## begin
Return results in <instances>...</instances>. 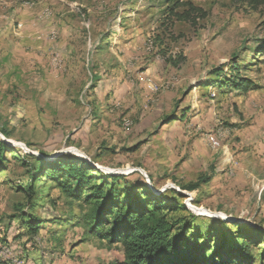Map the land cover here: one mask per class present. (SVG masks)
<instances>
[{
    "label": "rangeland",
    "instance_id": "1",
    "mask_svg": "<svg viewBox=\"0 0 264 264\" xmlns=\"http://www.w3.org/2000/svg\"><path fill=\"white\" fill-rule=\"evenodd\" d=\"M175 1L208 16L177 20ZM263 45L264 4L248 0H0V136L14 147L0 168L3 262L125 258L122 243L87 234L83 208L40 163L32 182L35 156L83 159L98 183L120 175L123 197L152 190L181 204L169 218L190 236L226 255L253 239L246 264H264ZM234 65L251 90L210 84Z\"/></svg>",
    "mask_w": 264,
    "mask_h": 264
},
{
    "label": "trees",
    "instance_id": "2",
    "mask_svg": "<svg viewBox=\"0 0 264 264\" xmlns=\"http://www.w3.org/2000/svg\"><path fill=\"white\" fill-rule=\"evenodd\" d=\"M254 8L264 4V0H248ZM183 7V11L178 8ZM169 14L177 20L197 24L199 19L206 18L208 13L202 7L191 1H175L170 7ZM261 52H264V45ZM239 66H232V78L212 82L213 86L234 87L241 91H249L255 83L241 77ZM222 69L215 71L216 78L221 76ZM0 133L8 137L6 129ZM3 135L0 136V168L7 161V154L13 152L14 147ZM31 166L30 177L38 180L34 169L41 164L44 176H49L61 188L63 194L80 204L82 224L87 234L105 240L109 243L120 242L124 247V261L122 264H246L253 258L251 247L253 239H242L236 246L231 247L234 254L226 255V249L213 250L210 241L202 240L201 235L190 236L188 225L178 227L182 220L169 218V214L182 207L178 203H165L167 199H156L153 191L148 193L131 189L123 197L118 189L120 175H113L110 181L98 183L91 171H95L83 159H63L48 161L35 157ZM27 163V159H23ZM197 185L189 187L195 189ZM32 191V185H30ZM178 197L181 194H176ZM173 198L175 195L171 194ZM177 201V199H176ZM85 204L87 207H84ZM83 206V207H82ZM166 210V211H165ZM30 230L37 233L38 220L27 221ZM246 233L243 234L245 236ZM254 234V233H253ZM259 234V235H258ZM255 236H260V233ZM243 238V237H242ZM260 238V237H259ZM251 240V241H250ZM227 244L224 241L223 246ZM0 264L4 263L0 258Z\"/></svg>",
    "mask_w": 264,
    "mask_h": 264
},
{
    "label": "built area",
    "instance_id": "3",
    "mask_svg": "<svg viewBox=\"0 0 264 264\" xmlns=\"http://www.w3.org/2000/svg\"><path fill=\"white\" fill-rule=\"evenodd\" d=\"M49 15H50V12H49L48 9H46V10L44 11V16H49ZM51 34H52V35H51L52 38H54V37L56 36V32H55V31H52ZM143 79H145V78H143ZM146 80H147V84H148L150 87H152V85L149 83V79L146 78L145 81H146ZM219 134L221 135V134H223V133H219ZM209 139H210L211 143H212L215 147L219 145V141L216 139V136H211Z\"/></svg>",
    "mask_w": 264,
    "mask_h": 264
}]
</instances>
## end
EXERCISE DESCRIPTION:
Count the lines in the entries above that contain the string "label", matching case exactly, and reply with the number alone.

THE RESPONSE:
3